Era il mese di novembre. Gialle e secche cadevano le foglie dagli alberi, come secche e appassite cadono dal cuore le illusioni della vita quando si avvicina l’inverno della vecchiaia.
Ad Ávila, in una nobile casa, una distinta e pia signora, donna Beatrice de Ahumada, agonizzava nella primavera della vita. I sacerdoti lì riuniti recitavano già le preghiere dei moribondi quando la signora aprì gli occhi, guardò intorno e con voce fioca disse:
— Teresa!

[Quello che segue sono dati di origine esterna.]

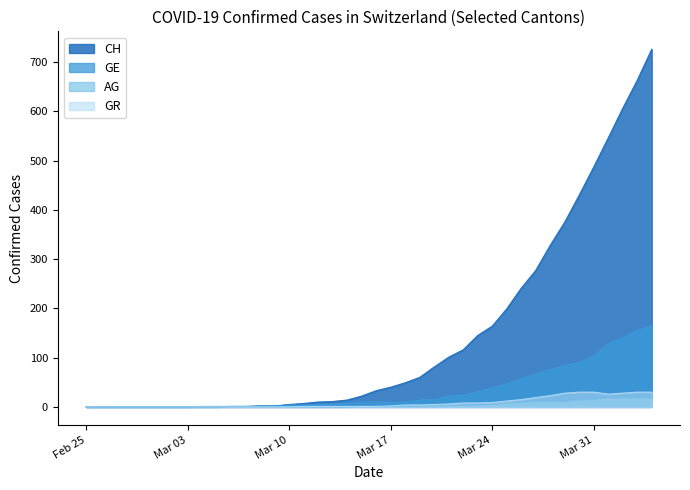

Is it true that GR equals 0 at 2020-03-13?

False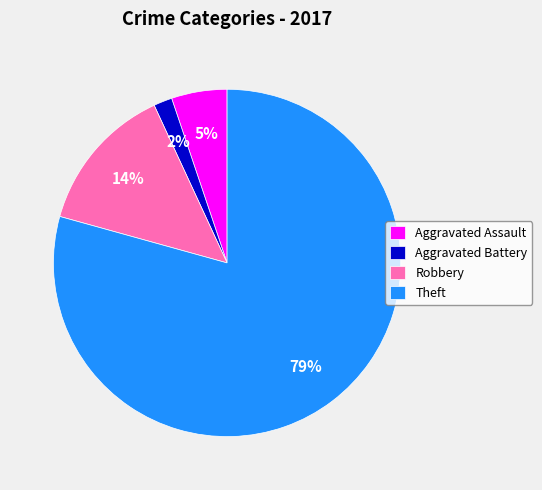

Does Aggravated Assault represent more than half of the total?

No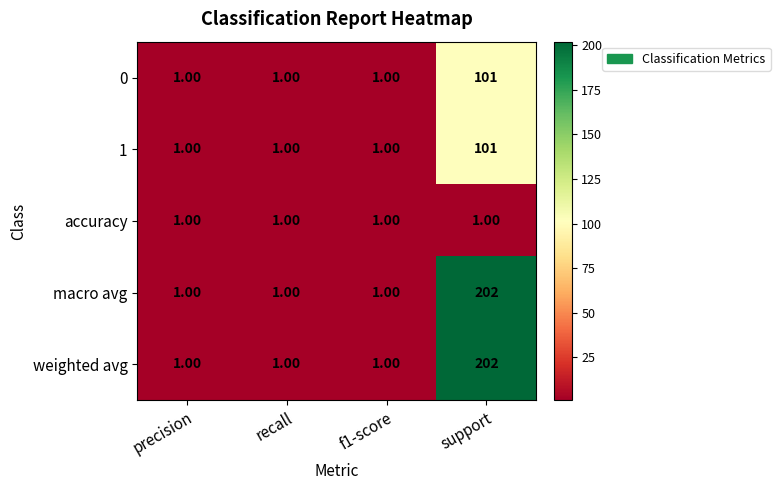

Which label corresponds to the largest value in the chart?

support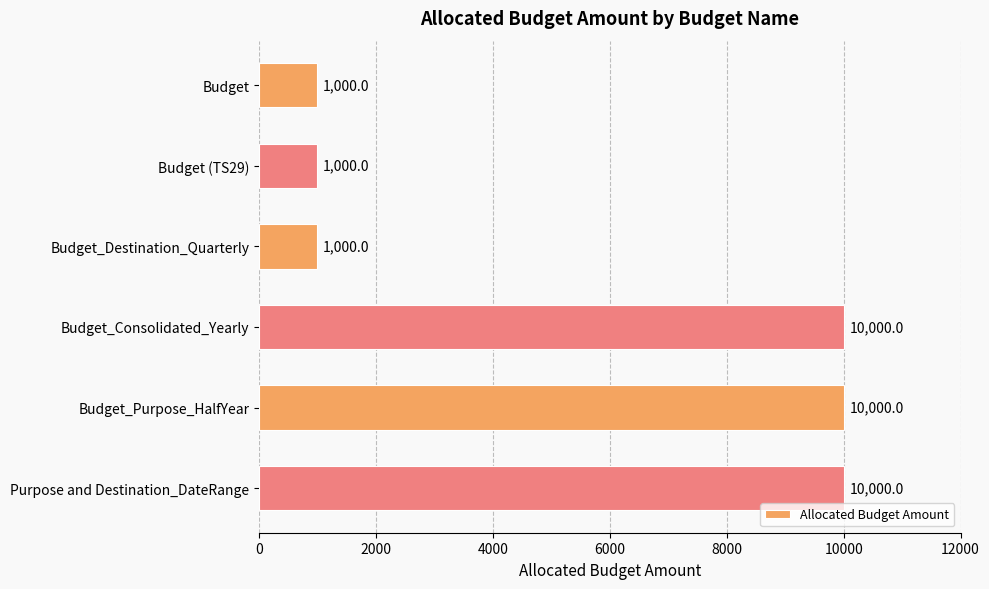

What is the smallest value displayed?

1000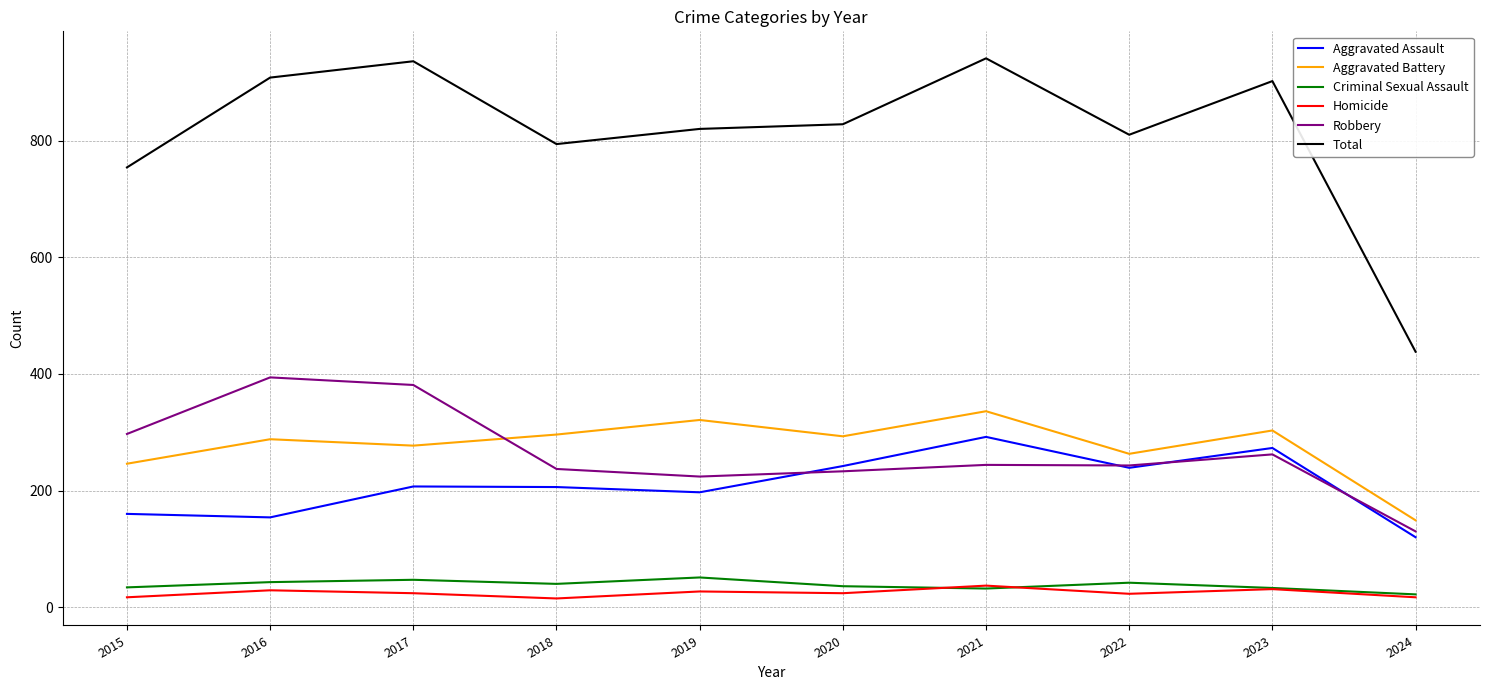

At which label does Aggravated Battery reach its minimum?

2024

Chiamate Teresa.
Una bambina di circa dodici anni, di singolare modestia e straordinaria bellezza, entrò nella stanza e si avvicinò al letto della madre morente. Questa, fissando la figlia e come se Nostro Signore le rivelasse il futuro destino della bambina, esclamò:
— Benedetta... benedetta!
E spirò.
La bambina, sciolta in lacrime, si alzò, baciò per l’ultima volta quelle mani fredde e si ritirò in una stanza dove era appesa al muro un’immagine della Madonna. Lì lasciò scorrere liberamente le sue lacrime. Poi, alzando gli occhi con ineffabile tenerezza e immensa fede, disse dal profondo dell’anima queste commoventi parole:
— Signora, ecco che non ho più madre; siate voi la mia madre d’ora in poi.
Quella bambina, protetta dalla Madre del cielo, divenne una delle più grandi donne della storia: Santa Teresa di Gesù, degna degli onori degli altari.
Tanto bene le venne dall’aver preso la Santissima Vergine Maria come Madre fin dai primi giorni della sua vita.